◆ Your instructions ◆
In the records below, find the line containing "parameter WIDTH = 1" and the line containing "(* syn_preserve = 1"; please repeat exactly the lines from one to the other, both included, and nothing more.

◆ Entries provided ◆
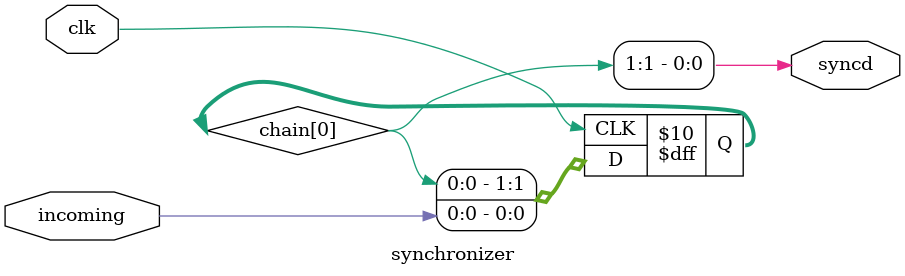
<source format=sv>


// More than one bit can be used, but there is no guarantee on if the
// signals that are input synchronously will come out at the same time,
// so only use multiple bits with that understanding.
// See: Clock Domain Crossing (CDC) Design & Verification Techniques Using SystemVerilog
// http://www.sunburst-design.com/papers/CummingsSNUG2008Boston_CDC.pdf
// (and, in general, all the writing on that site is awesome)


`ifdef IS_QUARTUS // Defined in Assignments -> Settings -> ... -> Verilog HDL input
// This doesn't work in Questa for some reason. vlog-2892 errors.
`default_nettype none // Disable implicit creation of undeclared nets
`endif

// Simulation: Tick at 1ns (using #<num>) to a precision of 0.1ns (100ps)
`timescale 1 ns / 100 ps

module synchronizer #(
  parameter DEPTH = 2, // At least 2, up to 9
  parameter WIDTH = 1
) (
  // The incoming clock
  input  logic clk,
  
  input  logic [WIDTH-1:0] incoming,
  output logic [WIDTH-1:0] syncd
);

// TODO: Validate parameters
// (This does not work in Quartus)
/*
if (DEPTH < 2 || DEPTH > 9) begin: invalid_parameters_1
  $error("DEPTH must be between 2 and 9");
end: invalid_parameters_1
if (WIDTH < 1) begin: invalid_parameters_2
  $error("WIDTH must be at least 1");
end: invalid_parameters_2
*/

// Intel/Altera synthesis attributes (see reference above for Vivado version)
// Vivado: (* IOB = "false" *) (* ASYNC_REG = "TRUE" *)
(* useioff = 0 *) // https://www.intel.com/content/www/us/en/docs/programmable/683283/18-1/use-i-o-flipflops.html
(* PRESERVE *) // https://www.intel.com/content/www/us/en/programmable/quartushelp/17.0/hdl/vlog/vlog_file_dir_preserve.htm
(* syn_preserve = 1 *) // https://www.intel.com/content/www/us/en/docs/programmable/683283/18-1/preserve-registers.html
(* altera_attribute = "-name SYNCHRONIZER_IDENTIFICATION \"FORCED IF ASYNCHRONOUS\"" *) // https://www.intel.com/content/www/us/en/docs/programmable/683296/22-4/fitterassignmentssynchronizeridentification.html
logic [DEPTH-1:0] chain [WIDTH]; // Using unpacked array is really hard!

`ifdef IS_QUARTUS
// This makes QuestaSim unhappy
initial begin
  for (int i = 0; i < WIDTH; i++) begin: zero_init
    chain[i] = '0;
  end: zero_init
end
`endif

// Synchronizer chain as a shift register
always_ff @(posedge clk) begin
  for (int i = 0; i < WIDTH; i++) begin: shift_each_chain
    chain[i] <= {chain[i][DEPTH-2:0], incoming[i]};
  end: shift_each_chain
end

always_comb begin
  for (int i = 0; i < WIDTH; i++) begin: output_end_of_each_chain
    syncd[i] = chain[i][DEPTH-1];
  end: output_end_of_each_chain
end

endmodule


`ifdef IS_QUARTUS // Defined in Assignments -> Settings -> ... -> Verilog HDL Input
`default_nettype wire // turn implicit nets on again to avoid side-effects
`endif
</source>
==
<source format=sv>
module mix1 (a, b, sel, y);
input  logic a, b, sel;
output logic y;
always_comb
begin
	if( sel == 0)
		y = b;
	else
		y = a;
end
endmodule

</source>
* * *
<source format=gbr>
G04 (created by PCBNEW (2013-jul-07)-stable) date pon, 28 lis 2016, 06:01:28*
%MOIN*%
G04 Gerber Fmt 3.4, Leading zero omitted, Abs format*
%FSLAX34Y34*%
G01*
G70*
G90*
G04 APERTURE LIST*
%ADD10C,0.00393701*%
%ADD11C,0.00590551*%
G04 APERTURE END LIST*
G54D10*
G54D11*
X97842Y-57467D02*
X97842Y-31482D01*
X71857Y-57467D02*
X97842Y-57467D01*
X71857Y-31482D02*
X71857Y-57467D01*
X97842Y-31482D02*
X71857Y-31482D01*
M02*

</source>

◆ Written solution ◆
  parameter WIDTH = 1
) (
  // The incoming clock
  input  logic clk,
  
  input  logic [WIDTH-1:0] incoming,
  output logic [WIDTH-1:0] syncd
);

// TODO: Validate parameters
// (This does not work in Quartus)
/*
if (DEPTH < 2 || DEPTH > 9) begin: invalid_parameters_1
  $error("DEPTH must be between 2 and 9");
end: invalid_parameters_1
if (WIDTH < 1) begin: invalid_parameters_2
  $error("WIDTH must be at least 1");
end: invalid_parameters_2
*/

// Intel/Altera synthesis attributes (see reference above for Vivado version)
// Vivado: (* IOB = "false" *) (* ASYNC_REG = "TRUE" *)
(* useioff = 0 *) // https://www.intel.com/content/www/us/en/docs/programmable/683283/18-1/use-i-o-flipflops.html
(* PRESERVE *) // https://www.intel.com/content/www/us/en/programmable/quartushelp/17.0/hdl/vlog/vlog_file_dir_preserve.htm
(* syn_preserve = 1 *) // https://www.intel.com/content/www/us/en/docs/programmable/683283/18-1/preserve-registers.html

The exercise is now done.